• 課題 A: 以下の記録のうち、文字列「isolated」を含む行がいくつあるか、数字だけで答えてください。大文字と小文字は区別する。

任意整理とは

任意整理とは、債務者が借金等の返済が困難になった場合に、金融機関等の債権者と個別に交渉の上で、現在の債務の支払い条件を見直すことを言います。

具体的には、なるべく返済期間を延ばしたうえで、月々の返済額を少なくして支払い負担を減らしたり、一括で支払う代わりに利息や遅延損害金あるいは元本を減額すること等を内容とする和解をすることが多いです。

ただし、返済期間を伸ばすとは言っても、10年等の長期の返済を債権者が承諾することは少なく、7年程度が限界であるのが通常です。

さらには、任意整理と言うのはあくまでも債権者との和解ですので、債権者の側に和解に応じる義務はなく、債権者が和解を承諾しない場合には、自己破産や個人再生などの裁判手続きと異なり、債権者側に強制することはできません。

なお、元本を減額することについては、なかなか債権者が承諾しません。

任意整理において元本が減ることがある理由

「そうは言っても、インターネットで『任意整理をしたらこんなに借金が減りました!』って見ましたけど」

って言う方が結構いるかもしれません。

それは、債権者が好意で債務元本を減らしてくれたのではなく、数年の取引の結果『過払い』が発生していたのです。

そうです。あのテレビやラジオでも宣伝している「過払い金」のことです。

2010年により、法律の改正があり、それにより、貸金業者は、利息制限法の範囲(20%まで)を超える高金利は取っていけないことになりましたが、それまでは払う方が文句を言わないで払うのであれば取って構わないというグレーな内容になっておりました。

そういうことで、2010年以前から、クレジットカードのキャッシングや消費者金融を利用されていた方は、高金利を支払っている可能性があります。

そこで、その高金利分を払い過ぎであるとして計算すると、今ある借金の額から随分と減るケースがあります。

これが、任意整理で元本が減る最大の理由です。

そして、あまりに高金利を支払っていた期間が長いと、元本が減るだけでなく、むしろ払い過ぎだったということになり、これが「過払い金」になるわけです。

任意整理と手持ち財産

自己破産と異なり、任意整理においては、手持ち財産を処分することはありません。

ただし、任意整理手続きにおいては、債権者側も何も拘束されるわけではないので、どんどん、裁判手続きを進めたり、強制執行をすることも債権者の自由と言えば自由です。

ですので、ぐずぐずしていると、家を差し押さえたり、預金を差し押さえたり、車を差し押さえたり、給与を差し押さえたり、と財産を差し押さえられる恐れは、あります。

また、金融業者も、和解の話合い(交渉)をするに際して、勤務先や財産状況・債務の状況等を詳しく問い合わせてくるところがありますが、それによって、財産状況や勤務先情報をつかんで、強制執行をすることも可能となります。

他方で、自己破産・個人再生は、債権者に対して、「強制執行の禁止」をする拘束力がありますので、手続きをしている間に、家や給与が差し押さえられる等の危険はありません。

ただし、任意整理として、誠実に交渉している間に、裏でこっそり強制執行の準備をして、不意打ちでしかけてくるという金融業者はそうはいません。

ただ交渉がまとまらず破談になった場合に備えて話合いは慎重にしなければなりません。

住宅ローン・自動車ローンその他の債務

住宅ローンや自動車ローンも任意整理の対象になることはなるのですが、そもそも、これらの場合には、家や自動車を担保に取られていることが多いので、交渉がもつれると、債権者は、家を競売にかけたり、自動車を引きあげたりしてしまいます。

• 抽出データ:

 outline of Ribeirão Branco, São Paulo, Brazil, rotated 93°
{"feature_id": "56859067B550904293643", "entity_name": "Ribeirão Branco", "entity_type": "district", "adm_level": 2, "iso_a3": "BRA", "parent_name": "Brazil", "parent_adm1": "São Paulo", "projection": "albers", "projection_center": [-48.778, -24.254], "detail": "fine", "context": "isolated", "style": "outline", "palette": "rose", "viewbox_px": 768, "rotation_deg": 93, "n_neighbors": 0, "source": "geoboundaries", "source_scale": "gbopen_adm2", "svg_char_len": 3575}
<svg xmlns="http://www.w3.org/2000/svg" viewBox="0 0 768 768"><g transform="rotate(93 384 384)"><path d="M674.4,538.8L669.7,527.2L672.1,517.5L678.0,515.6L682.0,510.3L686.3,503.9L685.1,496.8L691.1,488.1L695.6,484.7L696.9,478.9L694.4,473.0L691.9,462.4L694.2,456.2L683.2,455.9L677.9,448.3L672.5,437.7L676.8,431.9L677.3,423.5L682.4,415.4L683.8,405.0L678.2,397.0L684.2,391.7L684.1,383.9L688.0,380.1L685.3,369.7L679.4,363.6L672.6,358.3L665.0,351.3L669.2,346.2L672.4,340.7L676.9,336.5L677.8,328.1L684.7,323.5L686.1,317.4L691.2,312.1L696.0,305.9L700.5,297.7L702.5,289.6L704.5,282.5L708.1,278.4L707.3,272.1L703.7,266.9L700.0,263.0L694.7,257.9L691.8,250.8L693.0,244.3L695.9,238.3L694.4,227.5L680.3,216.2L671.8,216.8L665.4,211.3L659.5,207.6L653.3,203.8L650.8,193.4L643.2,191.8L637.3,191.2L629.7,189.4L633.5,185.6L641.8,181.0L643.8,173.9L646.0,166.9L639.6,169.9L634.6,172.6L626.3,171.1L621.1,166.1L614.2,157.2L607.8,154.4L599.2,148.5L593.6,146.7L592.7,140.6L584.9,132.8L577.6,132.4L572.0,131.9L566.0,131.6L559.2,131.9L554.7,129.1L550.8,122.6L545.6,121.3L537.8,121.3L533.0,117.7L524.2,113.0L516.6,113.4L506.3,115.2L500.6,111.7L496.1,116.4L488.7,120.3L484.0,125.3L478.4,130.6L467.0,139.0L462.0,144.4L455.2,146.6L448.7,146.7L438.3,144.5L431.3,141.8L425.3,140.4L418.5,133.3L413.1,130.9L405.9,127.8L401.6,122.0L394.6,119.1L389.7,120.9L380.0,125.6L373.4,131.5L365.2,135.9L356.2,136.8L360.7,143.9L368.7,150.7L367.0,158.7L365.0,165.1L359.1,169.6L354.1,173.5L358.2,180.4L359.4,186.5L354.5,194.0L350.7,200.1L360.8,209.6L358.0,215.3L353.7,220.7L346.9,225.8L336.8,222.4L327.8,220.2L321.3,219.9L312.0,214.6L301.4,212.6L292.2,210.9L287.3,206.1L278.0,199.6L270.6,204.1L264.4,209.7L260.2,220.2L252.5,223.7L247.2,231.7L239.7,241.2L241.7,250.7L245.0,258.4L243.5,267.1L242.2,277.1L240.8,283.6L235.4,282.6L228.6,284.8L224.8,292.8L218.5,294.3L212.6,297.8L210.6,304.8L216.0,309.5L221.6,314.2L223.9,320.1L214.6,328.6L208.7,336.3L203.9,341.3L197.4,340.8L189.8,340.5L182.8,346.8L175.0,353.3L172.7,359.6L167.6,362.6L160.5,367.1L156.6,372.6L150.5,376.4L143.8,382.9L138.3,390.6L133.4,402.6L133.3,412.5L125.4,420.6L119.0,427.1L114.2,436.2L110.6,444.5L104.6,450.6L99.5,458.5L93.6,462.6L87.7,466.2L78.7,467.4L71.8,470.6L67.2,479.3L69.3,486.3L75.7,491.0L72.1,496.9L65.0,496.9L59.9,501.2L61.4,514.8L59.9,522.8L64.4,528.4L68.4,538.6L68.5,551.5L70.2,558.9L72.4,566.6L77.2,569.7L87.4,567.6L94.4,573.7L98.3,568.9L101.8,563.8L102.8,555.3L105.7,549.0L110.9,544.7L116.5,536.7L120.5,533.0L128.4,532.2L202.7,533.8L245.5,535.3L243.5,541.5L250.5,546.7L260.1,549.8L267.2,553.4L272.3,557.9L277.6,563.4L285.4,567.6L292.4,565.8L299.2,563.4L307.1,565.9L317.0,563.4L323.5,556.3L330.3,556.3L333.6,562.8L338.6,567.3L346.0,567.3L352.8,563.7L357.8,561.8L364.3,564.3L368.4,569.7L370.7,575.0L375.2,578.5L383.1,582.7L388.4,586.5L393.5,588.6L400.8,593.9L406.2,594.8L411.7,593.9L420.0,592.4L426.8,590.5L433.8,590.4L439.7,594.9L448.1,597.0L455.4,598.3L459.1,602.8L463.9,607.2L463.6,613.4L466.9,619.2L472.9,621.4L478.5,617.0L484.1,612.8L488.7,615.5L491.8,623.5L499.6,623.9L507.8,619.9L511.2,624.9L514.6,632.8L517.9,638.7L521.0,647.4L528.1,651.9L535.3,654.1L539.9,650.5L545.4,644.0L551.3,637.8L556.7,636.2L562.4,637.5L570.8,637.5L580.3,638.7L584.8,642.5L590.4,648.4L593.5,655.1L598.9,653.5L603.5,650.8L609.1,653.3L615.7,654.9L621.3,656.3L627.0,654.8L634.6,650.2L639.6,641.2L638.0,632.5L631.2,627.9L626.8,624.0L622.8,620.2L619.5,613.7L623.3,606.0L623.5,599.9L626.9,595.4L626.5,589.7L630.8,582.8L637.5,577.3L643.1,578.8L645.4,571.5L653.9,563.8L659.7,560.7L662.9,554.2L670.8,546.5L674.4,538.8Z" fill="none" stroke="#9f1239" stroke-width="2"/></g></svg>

--

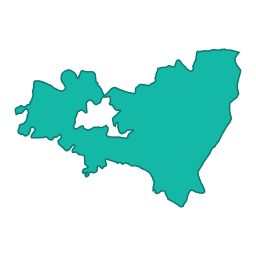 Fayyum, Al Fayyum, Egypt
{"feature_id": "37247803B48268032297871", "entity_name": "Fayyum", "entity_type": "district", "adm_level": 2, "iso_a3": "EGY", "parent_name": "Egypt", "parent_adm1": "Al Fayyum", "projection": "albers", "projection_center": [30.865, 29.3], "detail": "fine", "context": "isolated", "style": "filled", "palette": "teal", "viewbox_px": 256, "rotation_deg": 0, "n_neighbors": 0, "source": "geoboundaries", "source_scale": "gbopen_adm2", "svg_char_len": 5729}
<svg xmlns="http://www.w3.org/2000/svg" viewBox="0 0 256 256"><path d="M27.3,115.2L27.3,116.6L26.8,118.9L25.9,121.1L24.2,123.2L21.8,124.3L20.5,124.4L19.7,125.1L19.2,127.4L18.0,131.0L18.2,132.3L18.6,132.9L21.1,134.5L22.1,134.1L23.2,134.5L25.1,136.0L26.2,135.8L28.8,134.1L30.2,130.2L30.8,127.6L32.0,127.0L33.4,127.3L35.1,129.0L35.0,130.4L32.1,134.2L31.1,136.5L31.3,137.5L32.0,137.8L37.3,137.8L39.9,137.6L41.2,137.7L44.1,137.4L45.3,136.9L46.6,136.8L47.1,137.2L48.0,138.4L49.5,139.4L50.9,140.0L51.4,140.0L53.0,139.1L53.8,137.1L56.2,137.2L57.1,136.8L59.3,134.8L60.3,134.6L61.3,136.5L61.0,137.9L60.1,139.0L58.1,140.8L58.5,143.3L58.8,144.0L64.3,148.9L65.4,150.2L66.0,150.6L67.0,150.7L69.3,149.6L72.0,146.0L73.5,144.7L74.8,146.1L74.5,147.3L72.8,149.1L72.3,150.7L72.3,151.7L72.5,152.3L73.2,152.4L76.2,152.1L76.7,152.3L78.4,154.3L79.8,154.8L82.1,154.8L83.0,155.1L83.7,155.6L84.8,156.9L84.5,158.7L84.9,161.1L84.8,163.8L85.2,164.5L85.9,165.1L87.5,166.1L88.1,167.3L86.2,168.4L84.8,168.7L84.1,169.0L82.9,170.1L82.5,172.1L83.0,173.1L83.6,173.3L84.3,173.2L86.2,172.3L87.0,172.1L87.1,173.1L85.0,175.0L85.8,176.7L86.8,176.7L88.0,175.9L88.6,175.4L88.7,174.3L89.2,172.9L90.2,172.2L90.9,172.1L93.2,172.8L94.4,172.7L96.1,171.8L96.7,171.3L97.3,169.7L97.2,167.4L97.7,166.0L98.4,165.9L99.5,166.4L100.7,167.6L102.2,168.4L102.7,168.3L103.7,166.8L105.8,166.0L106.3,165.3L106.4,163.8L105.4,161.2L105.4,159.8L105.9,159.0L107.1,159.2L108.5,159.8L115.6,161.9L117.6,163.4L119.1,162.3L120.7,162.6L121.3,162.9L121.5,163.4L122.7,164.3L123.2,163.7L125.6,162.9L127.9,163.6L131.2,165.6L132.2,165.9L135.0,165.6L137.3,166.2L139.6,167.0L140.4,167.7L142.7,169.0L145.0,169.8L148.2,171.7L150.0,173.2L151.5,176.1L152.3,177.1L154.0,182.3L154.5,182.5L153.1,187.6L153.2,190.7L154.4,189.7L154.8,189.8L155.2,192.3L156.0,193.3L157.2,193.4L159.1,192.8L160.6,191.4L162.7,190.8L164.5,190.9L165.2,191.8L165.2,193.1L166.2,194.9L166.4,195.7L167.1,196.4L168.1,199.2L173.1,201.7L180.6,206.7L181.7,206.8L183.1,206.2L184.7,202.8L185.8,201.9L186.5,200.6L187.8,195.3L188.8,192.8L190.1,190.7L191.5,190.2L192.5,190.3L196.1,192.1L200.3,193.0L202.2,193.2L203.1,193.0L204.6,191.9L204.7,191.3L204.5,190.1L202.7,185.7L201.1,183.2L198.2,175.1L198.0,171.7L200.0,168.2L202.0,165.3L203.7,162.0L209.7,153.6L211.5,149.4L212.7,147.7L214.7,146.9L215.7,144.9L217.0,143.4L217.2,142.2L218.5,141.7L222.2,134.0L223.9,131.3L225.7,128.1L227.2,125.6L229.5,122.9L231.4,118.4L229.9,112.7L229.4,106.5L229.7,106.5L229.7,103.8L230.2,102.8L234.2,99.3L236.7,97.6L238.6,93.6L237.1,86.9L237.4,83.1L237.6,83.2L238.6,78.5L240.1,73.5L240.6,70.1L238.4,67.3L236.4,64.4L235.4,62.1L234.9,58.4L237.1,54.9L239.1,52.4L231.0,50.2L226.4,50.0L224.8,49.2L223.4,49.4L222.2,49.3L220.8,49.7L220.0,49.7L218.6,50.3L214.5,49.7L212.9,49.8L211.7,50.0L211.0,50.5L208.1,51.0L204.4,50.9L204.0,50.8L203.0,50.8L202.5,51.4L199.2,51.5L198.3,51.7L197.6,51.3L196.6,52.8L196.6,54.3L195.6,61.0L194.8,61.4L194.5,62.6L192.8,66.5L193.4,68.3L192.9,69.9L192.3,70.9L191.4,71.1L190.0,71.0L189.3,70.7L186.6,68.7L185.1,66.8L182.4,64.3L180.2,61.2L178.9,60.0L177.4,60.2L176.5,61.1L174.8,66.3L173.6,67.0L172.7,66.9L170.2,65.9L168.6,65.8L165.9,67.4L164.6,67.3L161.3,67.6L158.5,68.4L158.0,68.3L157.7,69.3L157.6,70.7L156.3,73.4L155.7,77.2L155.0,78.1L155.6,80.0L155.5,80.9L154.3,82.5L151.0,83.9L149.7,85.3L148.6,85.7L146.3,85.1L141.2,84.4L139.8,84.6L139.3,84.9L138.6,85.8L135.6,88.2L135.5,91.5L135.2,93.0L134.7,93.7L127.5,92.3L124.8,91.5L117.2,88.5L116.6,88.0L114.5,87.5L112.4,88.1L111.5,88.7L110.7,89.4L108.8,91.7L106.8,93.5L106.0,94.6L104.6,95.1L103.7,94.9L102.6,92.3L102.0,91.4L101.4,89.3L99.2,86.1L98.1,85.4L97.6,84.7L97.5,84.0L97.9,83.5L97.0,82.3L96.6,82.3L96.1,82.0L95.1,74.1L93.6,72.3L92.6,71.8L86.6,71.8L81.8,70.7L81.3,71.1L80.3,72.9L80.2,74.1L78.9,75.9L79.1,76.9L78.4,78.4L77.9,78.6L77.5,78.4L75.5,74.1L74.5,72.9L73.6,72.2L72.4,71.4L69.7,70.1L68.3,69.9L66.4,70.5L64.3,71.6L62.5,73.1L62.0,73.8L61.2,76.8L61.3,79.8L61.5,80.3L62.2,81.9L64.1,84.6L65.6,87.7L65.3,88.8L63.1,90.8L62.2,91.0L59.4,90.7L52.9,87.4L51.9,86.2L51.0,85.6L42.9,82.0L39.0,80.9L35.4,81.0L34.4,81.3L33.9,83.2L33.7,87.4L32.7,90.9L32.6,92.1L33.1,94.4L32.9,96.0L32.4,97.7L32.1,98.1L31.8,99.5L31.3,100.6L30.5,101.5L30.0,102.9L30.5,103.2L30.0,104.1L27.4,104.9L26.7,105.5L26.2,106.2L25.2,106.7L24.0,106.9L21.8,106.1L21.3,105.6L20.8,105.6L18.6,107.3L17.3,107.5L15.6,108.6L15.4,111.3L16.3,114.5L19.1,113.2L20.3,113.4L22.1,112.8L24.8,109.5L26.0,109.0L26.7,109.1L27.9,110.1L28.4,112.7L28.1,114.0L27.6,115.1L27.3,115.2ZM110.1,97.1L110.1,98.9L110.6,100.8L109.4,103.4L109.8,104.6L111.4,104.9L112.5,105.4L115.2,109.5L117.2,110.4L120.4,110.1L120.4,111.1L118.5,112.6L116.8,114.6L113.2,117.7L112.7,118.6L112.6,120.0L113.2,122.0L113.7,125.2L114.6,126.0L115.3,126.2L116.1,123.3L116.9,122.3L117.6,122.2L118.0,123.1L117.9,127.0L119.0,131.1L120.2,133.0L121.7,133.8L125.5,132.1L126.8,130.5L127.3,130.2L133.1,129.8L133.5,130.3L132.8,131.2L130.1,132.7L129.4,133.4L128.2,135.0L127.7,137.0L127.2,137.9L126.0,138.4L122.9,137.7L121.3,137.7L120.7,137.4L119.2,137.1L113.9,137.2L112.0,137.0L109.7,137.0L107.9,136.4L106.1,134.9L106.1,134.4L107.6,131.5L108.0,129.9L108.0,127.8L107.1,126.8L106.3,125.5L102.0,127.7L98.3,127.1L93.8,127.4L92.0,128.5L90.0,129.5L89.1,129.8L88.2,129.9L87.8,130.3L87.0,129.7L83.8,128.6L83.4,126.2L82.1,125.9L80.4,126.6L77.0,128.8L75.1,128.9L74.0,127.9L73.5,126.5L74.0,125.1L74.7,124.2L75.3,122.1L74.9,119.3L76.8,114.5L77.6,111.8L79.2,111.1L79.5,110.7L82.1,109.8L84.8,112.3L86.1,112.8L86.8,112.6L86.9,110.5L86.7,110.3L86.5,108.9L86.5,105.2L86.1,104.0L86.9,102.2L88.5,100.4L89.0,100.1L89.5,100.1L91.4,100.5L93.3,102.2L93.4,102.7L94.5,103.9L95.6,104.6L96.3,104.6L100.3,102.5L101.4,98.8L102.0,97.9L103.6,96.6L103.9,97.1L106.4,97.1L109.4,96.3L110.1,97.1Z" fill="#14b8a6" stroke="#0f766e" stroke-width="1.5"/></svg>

• 課題 B: 上の任意整理の文章から、「自己破産と異なり、任意整理においては、手持ち財産を処分することはありません。」で始まり「さえられる恐れは、あります。」で終わる部分を一字一句変えずに書き写すこと。

• 最終結果 A: 2

• 最終結果 B:
自己破産と異なり、任意整理においては、手持ち財産を処分することはありません。

ただし、任意整理手続きにおいては、債権者側も何も拘束されるわけではないので、どんどん、裁判手続きを進めたり、強制執行をすることも債権者の自由と言えば自由です。

ですので、ぐずぐずしていると、家を差し押さえたり、預金を差し押さえたり、車を差し押さえたり、給与を差し押さえたり、と財産を差し押さえられる恐れは、あります。